**** Trecho
O que é a felicidade? Como ser feliz em um mundo cujas regras sociais, comportamentos individuais e formas de relacionamento estão sendo tão profundamente alterados? São algumas das perguntas que foram respondidas pelos amigos e pensadores italianos Domenico De Masi e Oliviero Toscani. O primeiro filósofo, o segundo fotógrafo, amigos de longa data e autores do livro A Felicidade, subiram ao palco na sexta-feira (19) para uma conversa descontraída que encantou os participantes do Saúde Business Forum – bate-papo que bem poderia ter se passado no sítio de Toscani, regado a vinho artesanal e azeite fresco. Confira os melhores momentos do talk show!

EM VÍDEO: Um bate papo com Domenico de Masi e Oliviero Toscani

Maria Carolina Buriti: De onde veio a ideia de fazer um livro sobre a felicidade?
Domenico De Masi:
É muito simples. Alguns anos atrás, três ou quatro, um banco me chamou e disse que queria dar um presente para os colaboradores e clientes, e que esse presente tinha que ser um livro sobre a felicidade no qual eu faria os textos. E um fotógrafo deles tiraria as fotos. Eu disse que estava disponível mas que queria o fotógrafo, e que queria fazer com o Oliviero. Disseram que o Toscani era caro demais. Eu disse que eu também. Falei para eles que estabelecessem a quantia e nós certamente faríamos o trabalho. Liguei para o Oliviero e contei a história. Nos encontramos e decidimos algumas coisas. Primeiro, que a felicidade é colorida e por isso o livro tinha que ser colorido. Eu disse que a felicidade era um conceito abstrato, e ele tinha que fazer fotos abstratas, embora sempre fizesse fotos concretas.
Oliviero Toscani: A felicidade é realmente abstrata, mas nunca podemos falar de abstrato nas fotos. A fotografia é a tradução de coisas tridimensionais que se tornam bidimensionais e podem utilizar abstração, mas essa é uma palavra muito vaga. Eu queria uma abstração que pudesse levar à felicidade, que nos levasse a uma dimensão de felicidade. O que vocês veem no entanto são coisas concretas, cada objeto escolhido e pensado para trazer esse meio claro e escuro, metade luz e metade escuridão.
********
**Tarefa breve 1**:
Responda às perguntas sobre o trecho:
(a) Em que dia da semana De Masi e Toscani subiram ao palco?
(b) Qual é a profissão de Oliviero Toscani?
(c) Segundo De Masi, por que o livro tinha que ser colorido?
O trecho e os registros provêm de fontes distintas.
**** Material
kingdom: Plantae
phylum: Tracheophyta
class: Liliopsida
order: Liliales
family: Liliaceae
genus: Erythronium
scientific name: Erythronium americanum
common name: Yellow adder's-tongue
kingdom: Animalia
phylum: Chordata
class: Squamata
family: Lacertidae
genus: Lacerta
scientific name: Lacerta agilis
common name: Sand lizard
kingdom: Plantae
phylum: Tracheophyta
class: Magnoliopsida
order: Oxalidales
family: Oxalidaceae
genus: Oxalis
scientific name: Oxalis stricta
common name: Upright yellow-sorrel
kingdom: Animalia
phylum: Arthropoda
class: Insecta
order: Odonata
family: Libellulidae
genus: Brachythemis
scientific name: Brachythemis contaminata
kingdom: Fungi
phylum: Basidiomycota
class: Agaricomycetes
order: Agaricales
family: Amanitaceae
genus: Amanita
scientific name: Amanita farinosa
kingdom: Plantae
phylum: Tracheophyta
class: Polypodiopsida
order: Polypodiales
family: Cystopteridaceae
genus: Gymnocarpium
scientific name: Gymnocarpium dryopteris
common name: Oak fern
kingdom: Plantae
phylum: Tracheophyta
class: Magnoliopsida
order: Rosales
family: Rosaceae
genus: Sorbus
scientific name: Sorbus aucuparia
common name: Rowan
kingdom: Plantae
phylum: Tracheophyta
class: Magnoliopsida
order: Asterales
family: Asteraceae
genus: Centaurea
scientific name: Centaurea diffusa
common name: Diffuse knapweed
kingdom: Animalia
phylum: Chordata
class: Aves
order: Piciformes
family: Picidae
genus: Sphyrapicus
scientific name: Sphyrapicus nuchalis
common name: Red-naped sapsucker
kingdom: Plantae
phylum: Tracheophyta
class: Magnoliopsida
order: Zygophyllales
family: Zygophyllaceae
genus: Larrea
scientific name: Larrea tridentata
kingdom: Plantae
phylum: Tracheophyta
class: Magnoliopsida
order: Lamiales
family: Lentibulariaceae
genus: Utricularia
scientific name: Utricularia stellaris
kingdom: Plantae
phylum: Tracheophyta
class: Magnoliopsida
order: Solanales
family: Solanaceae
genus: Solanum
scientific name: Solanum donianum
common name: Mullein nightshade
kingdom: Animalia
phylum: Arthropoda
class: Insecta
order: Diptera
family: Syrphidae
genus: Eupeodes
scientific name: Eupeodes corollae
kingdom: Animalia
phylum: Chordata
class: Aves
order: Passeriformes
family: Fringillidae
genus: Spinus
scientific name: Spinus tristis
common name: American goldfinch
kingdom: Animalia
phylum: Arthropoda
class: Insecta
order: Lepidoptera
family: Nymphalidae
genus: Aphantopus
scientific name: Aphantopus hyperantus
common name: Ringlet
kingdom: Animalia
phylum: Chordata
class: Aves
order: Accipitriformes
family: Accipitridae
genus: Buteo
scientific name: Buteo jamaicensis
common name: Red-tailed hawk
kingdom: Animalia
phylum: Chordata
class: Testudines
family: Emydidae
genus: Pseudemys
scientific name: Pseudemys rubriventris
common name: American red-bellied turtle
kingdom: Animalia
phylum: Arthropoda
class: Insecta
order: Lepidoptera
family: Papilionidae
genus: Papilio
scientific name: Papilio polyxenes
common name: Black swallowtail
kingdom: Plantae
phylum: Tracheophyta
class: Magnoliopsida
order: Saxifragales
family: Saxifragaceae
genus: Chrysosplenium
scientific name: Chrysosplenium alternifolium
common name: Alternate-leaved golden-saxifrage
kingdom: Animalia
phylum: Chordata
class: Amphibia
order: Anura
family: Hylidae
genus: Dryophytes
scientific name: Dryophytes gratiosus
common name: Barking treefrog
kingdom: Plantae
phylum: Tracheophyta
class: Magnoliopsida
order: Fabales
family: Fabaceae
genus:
********
**Tarefa breve 2**:
Troque "common name" por "nome comum" nos registros, do início até a linha que contém "scientific name: Larrea tridentata", inclusive, mantendo todo o resto inalterado. Apresente somente essas linhas.

**Resposta completa 1**:
(a) Na sexta-feira (19).
(b) Fotógrafo.
(c) Porque a felicidade é colorida.

**Resposta completa 2**:
kingdom: Plantae
phylum: Tracheophyta
class: Liliopsida
order: Liliales
family: Liliaceae
genus: Erythronium
scientific name: Erythronium americanum
nome comum: Yellow adder's-tongue
kingdom: Animalia
phylum: Chordata
class: Squamata
family: Lacertidae
genus: Lacerta
scientific name: Lacerta agilis
nome comum: Sand lizard
kingdom: Plantae
phylum: Tracheophyta
class: Magnoliopsida
order: Oxalidales
family: Oxalidaceae
genus: Oxalis
scientific name: Oxalis stricta
nome comum: Upright yellow-sorrel
kingdom: Animalia
phylum: Arthropoda
class: Insecta
order: Odonata
family: Libellulidae
genus: Brachythemis
scientific name: Brachythemis contaminata
kingdom: Fungi
phylum: Basidiomycota
class: Agaricomycetes
order: Agaricales
family: Amanitaceae
genus: Amanita
scientific name: Amanita farinosa
kingdom: Plantae
phylum: Tracheophyta
class: Polypodiopsida
order: Polypodiales
family: Cystopteridaceae
genus: Gymnocarpium
scientific name: Gymnocarpium dryopteris
nome comum: Oak fern
kingdom: Plantae
phylum: Tracheophyta
class: Magnoliopsida
order: Rosales
family: Rosaceae
genus: Sorbus
scientific name: Sorbus aucuparia
nome comum: Rowan
kingdom: Plantae
phylum: Tracheophyta
class: Magnoliopsida
order: Asterales
family: Asteraceae
genus: Centaurea
scientific name: Centaurea diffusa
nome comum: Diffuse knapweed
kingdom: Animalia
phylum: Chordata
class: Aves
order: Piciformes
family: Picidae
genus: Sphyrapicus
scientific name: Sphyrapicus nuchalis
nome comum: Red-naped sapsucker
kingdom: Plantae
phylum: Tracheophyta
class: Magnoliopsida
order: Zygophyllales
family: Zygophyllaceae
genus: Larrea
scientific name: Larrea tridentata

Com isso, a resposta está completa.